9. Plot The Posterior Distribution & Credible Interval

So far, the results look more or less the same as with our MLE model - so you might be wondering when our Bayesian approach gets around to helping us quantify the uncertainty in the team ratings. Let’s get on that. We can take a look at a given team’s posterior distribution as well as the Bayesian credible interval surrounding their strength rating. This will show us how certain or uncertain we might want to be about each team’s true strength rating.

# Extract the posterior distributions and plot them
post.dist <- data.frame(bt.mcmc$Z)
names(post.dist) <- c(teams, 'hia')

hist(post.dist$`Anaheim Ducks`) # Posterior distribution histogram for Anaheim

# 95% Credible Interval
getCredibleIntervals(as.matrix(post.dist$`Anaheim Ducks`), quantiles = c(0.025, 0.975))

##            [,1]
## 0.025 0.2221391
## 0.975 1.5029443

# You can also run summary(bt.mcmc) for a full list of MAP values, median values and credible intervals

As you can see, we have a range of values for Anaheim’s estimated strength. While our MAP value indicates a single point estimate, our posterior plot shows that there is considerable uncertainty in that rating. Our credible interval values supplement this assessment, by showing a 95% probability that Anaheim’s true strength parameter, given this specific data and model assumptions, covers a huge range of possibilities. We see a substantial amount of underlying variation - and our Bayesian approach allows us to recognize this and temper our confidence in the model ratings accordingly.

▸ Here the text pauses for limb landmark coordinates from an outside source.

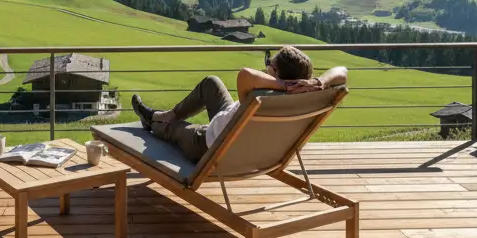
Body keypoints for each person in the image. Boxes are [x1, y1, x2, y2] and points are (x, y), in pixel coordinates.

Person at [130, 45, 347, 161]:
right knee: (211, 83)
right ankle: (167, 114)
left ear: (276, 73)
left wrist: (281, 84)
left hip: (209, 144)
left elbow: (245, 74)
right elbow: (342, 72)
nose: (266, 66)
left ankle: (153, 120)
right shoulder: (303, 96)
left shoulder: (265, 94)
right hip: (231, 124)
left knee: (174, 129)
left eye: (269, 64)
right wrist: (318, 82)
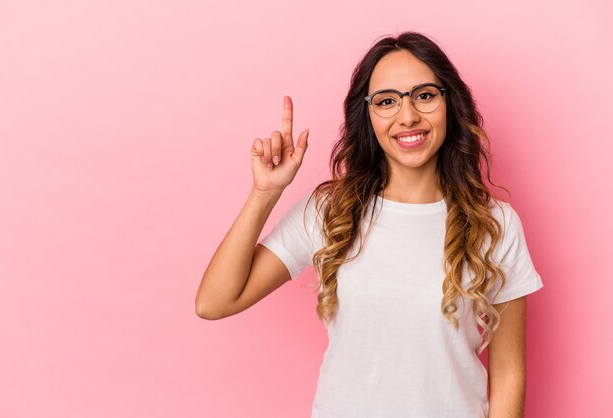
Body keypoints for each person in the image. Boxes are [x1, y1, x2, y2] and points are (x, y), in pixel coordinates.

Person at [196, 31, 543, 418]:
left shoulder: (495, 223)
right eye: (387, 101)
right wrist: (265, 192)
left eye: (424, 95)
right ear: (368, 115)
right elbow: (214, 303)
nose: (407, 116)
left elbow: (509, 371)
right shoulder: (330, 211)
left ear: (449, 102)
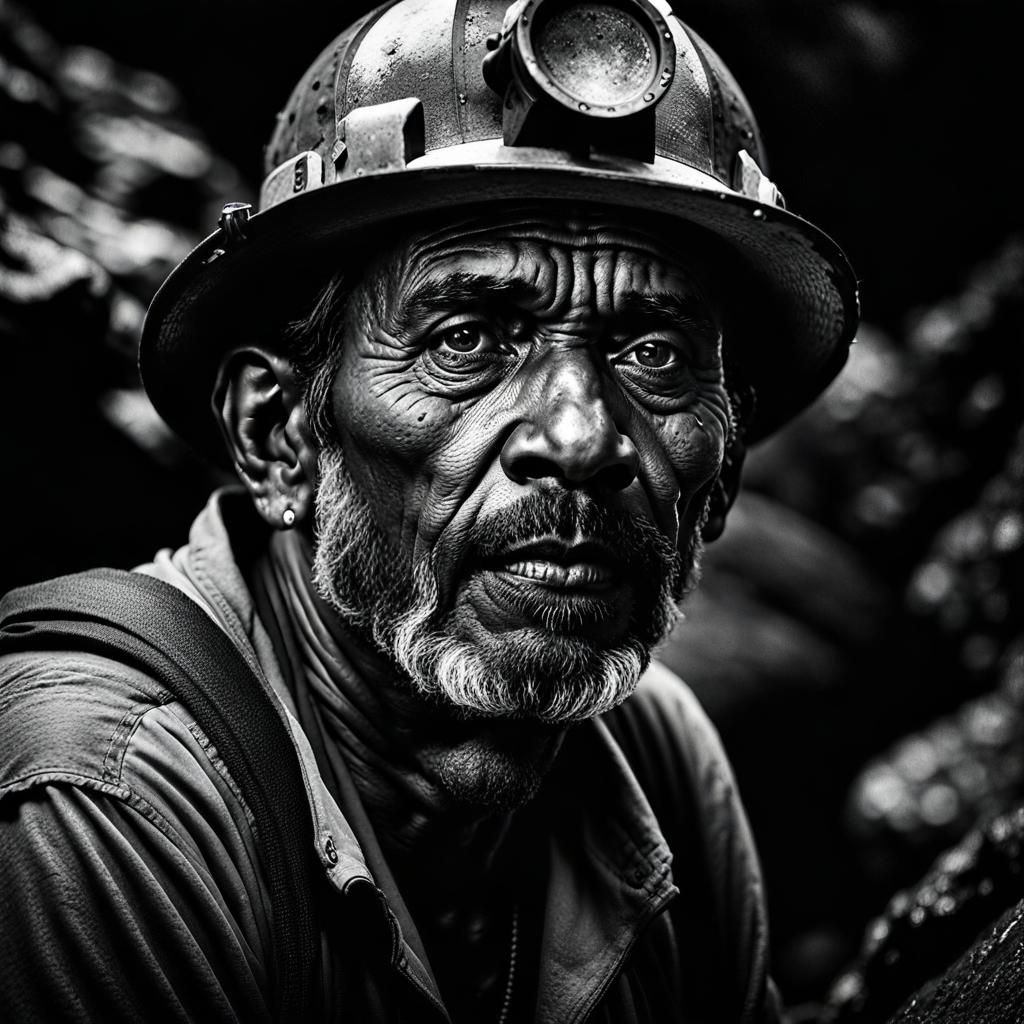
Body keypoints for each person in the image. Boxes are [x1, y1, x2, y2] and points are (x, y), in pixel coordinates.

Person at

10. Predicting Games with MCMC

Just like before, we can make a forecast for a hypothetical game:

mcmc.forecast <- function(home, away){
  1/(1+exp(-(ratings.mcmc.final['hia'] + ratings.mcmc.final[home] - ratings.mcmc.final[away])))
}

Plugging in our two previous teams, Tampa Bay and Anaheim, produces a comparable forecast to our MLE estimate:

mcf <- mcmc.forecast("Tampa Bay Lightning", "Anaheim Ducks")
names(mcf) <- NULL #Remove names from the returned probability
round(mcf,4)#Round output probability to 4 decimal points

## [1] 0.8667

Sanity Check for Home Ice Advantage
Once again, as a quick sanity check, we can also forecast the same team playing itself to determine if home ice advantage appears reasonable. Typical home ice advantage is ~3-4%. Let’s try that now with Tampa Bay:

mcf <- mcmc.forecast("Tampa Bay Lightning", "Tampa Bay Lightning")
names(mcf) <- NULL #Remove names from the returned probability
round(mcf,4)#Round output probability to 4 decimal points

## [1] 0.5335